The lines from the one holding "V celém hotelu" to the end of the records below, exactly as written, are the only thing to return.

>>

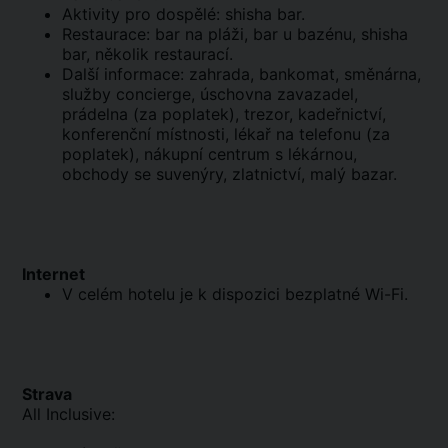
Aktivity pro dospělé: shisha bar.
Restaurace: bar na pláži, bar u bazénu, shisha
bar, několik restaurací.
Další informace: zahrada, bankomat, směnárna,
služby concierge, úschovna zavazadel,
prádelna (za poplatek), trezor, kadeřnictví,
konferenční místnosti, lékař na telefonu (za
poplatek), nákupní centrum s lékárnou,
obchody se suvenýry, zlatnictví, malý bazar.
Internet
V celém hotelu je k dispozici bezplatné Wi-Fi.
Strava
All Inclusive:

<<

COMPLETED TASK ->
V celém hotelu je k dispozici bezplatné Wi-Fi.
Strava
All Inclusive:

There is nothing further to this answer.